::: Data provided :::

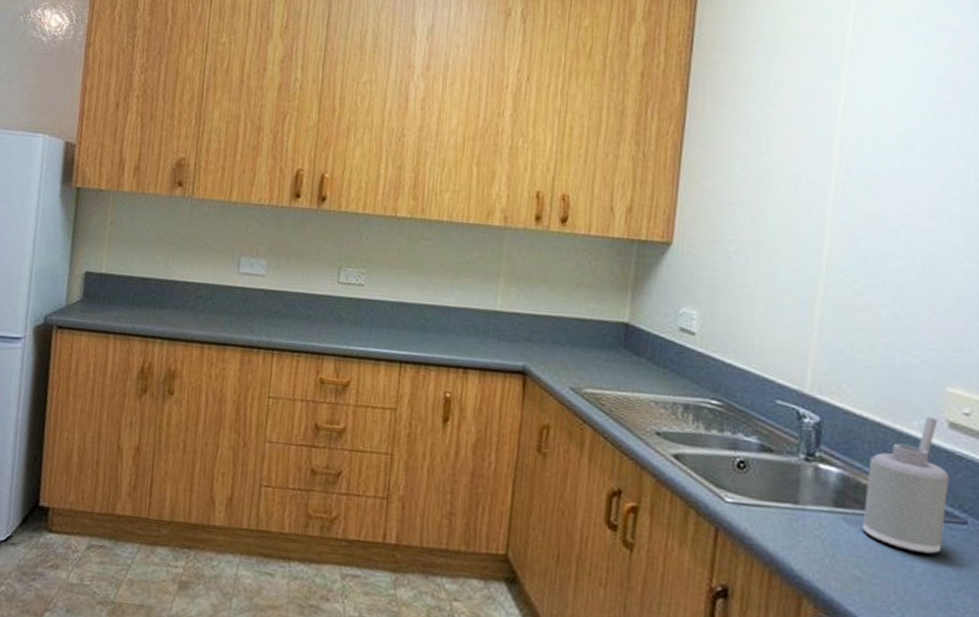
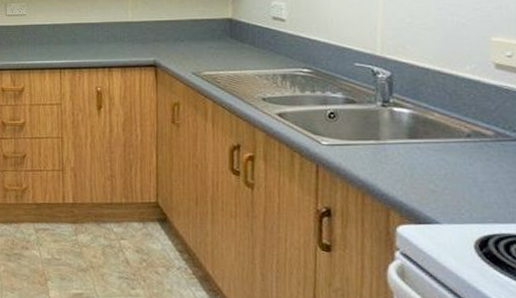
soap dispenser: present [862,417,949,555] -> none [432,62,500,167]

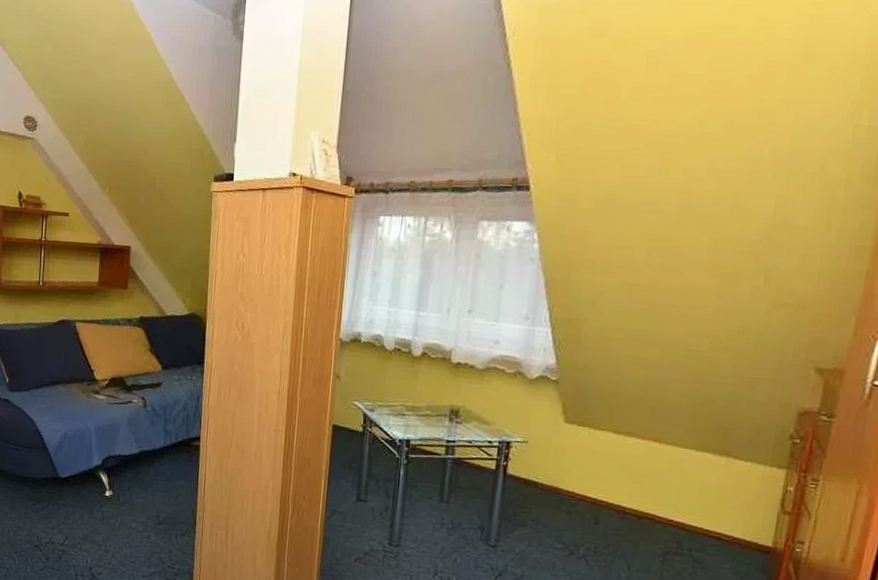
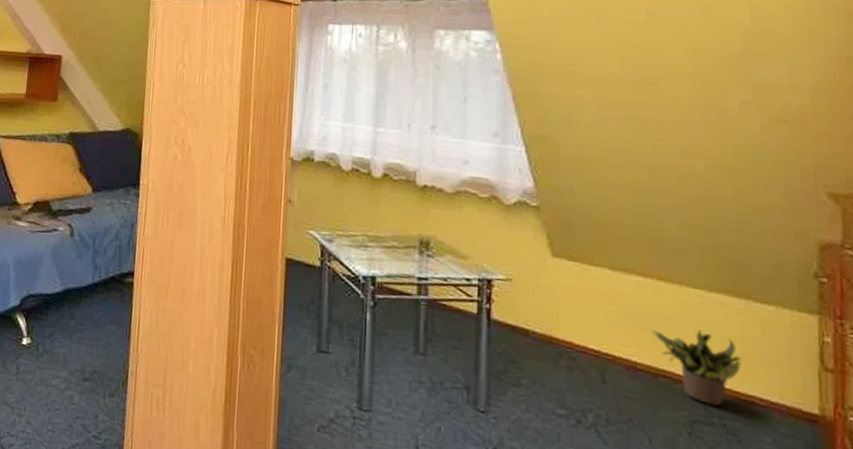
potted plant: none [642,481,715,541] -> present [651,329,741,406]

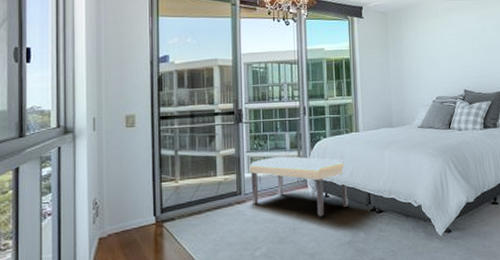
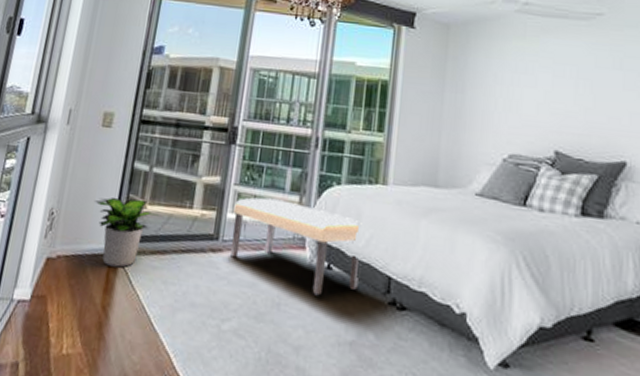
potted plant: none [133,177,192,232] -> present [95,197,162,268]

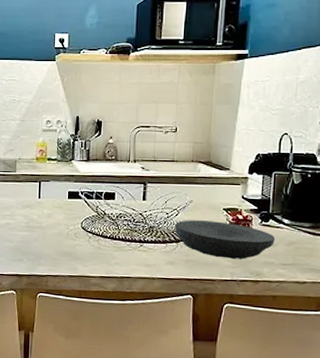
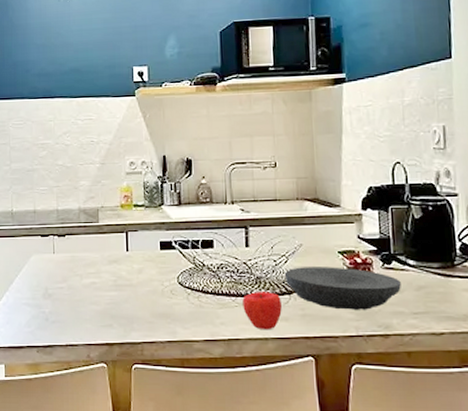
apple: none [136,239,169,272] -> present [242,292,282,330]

:::

#### Your task:
Give the listing again word for word, without its images.

#### Worked solution:
soap dispenser: present [862,417,949,555] -> none [432,62,500,167]

potted plant: none [642,481,715,541] -> present [651,329,741,406]

potted plant: none [133,177,192,232] -> present [95,197,162,268]

apple: none [136,239,169,272] -> present [242,292,282,330]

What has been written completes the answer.